## PROBLEM TO WORK ON
Omitting all pictures, retype the entries below exactly as given.

SUPPLIED RECORDS Start Marker

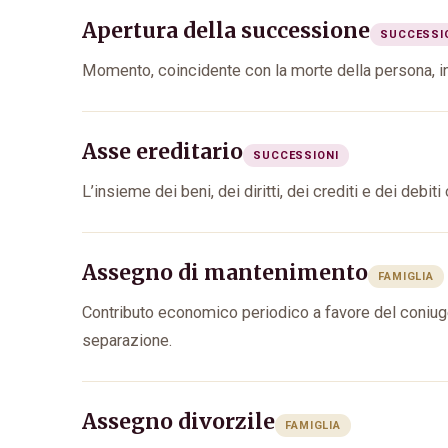
Apertura della successione
SUCCESSI
Momento, coincidente con la morte della persona, in 
Asse ereditario
SUCCESSIONI
L’insieme dei beni, dei diritti, dei crediti e dei de
Assegno di mantenimento
FAMIGLIA
Contributo economico periodico a favore del coniuge
separazione.
Assegno divorzile
FAMIGLIA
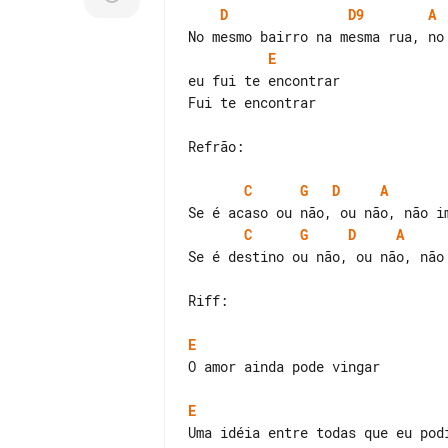
D
D9
A
E
eu fui te encontrar

Fui te encontrar

Refrão:

C
G
D
A
C
G
D
A
Se é destino ou não, ou não, não 
Riff:

E
O amor ainda pode vingar

E
Uma idéia entre todas que eu podi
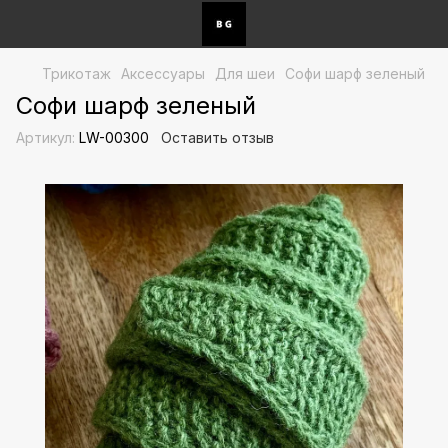
Трикотаж
Аксессуары
Для шеи
Софи шарф зеленый
Софи шарф зеленый
Артикул:
LW-00300
Оставить отзыв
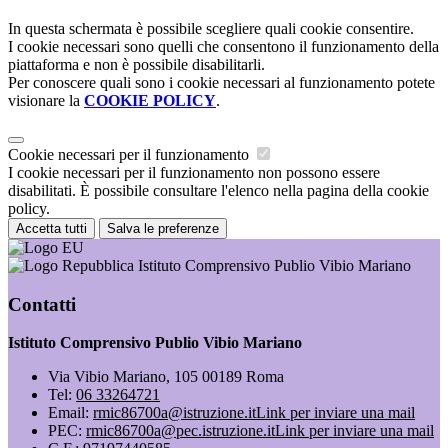
In questa schermata è possibile scegliere quali cookie consentire.
I cookie necessari sono quelli che consentono il funzionamento della
piattaforma e non è possibile disabilitarli.
Per conoscere quali sono i cookie necessari al funzionamento potete
visionare la
COOKIE POLICY
.
Cookie necessari per il funzionamento
I cookie necessari per il funzionamento non possono essere
disabilitati. È possibile consultare l'elenco nella pagina della cookie
policy.
Accetta tutti
Salva le preferenze
Istituto Comprensivo Publio Vibio Mariano
Contatti
Istituto Comprensivo Publio Vibio Mariano
Via Vibio Mariano, 105 00189 Roma
Tel:
06 33264721
Email:
rmic86700a@istruzione.it
Link per inviare una mail
PEC:
rmic86700a@pec.istruzione.it
Link per inviare una mail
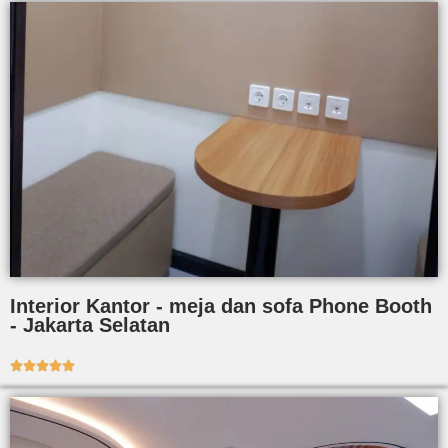
Interior Kantor - meja dan sofa Phone Booth
- Jakarta Selatan





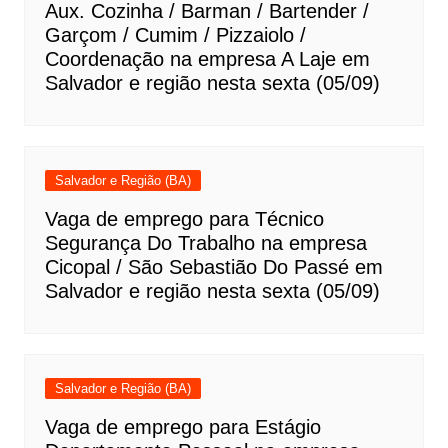
Aux. Cozinha / Barman / Bartender /
Garçom / Cumim / Pizzaiolo /
Coordenação na empresa A Laje em
Salvador e região nesta sexta (05/09)
Salvador e Região (BA)
Vaga de emprego para Técnico
Segurança Do Trabalho na empresa
Cicopal / São Sebastião Do Passé em
Salvador e região nesta sexta (05/09)
Salvador e Região (BA)
Vaga de emprego para Estágio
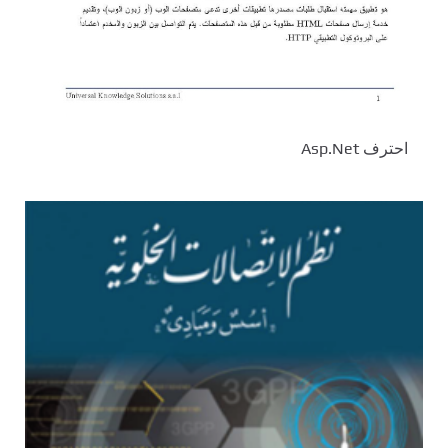
احترف Asp.Net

SUPPLIED RECORDS End Marker

## YOUR RESPONSE
Apertura della successione
SUCCESSI
Momento, coincidente con la morte della persona, in 
Asse ereditario
SUCCESSIONI
L’insieme dei beni, dei diritti, dei crediti e dei de
Assegno di mantenimento
FAMIGLIA
Contributo economico periodico a favore del coniuge
separazione.
Assegno divorzile
FAMIGLIA
D
D9
A
E
eu fui te encontrar

Fui te encontrar

Refrão:

C
G
D
A
C
G
D
A
Se é destino ou não, ou não, não 
Riff:

E
O amor ainda pode vingar

E
Uma idéia entre todas que eu podi
Трикотаж
Аксессуары
Для шеи
Софи шарф зеленый
Софи шарф зеленый
Артикул:
LW-00300
Оставить отзыв
In questa schermata è possibile scegliere quali cookie consentire.
I cookie necessari sono quelli che consentono il funzionamento della
piattaforma e non è possibile disabilitarli.
Per conoscere quali sono i cookie necessari al funzionamento potete
visionare la
COOKIE POLICY
.
Cookie necessari per il funzionamento
I cookie necessari per il funzionamento non possono essere
disabilitati. È possibile consultare l'elenco nella pagina della cookie
policy.
Accetta tutti
Salva le preferenze
Istituto Comprensivo Publio Vibio Mariano
Contatti
Istituto Comprensivo Publio Vibio Mariano
Via Vibio Mariano, 105 00189 Roma
Tel:
06 33264721
Email:
rmic86700a@istruzione.it
Link per inviare una mail
PEC:
rmic86700a@pec.istruzione.it
Link per inviare una mail
Interior Kantor - meja dan sofa Phone Booth
- Jakarta Selatan





Aux. Cozinha / Barman / Bartender /
Garçom / Cumim / Pizzaiolo /
Coordenação na empresa A Laje em
Salvador e região nesta sexta (05/09)
Salvador e Região (BA)
Vaga de emprego para Técnico
Segurança Do Trabalho na empresa
Cicopal / São Sebastião Do Passé em
Salvador e região nesta sexta (05/09)
Salvador e Região (BA)
Vaga de emprego para Estágio
احترف Asp.Net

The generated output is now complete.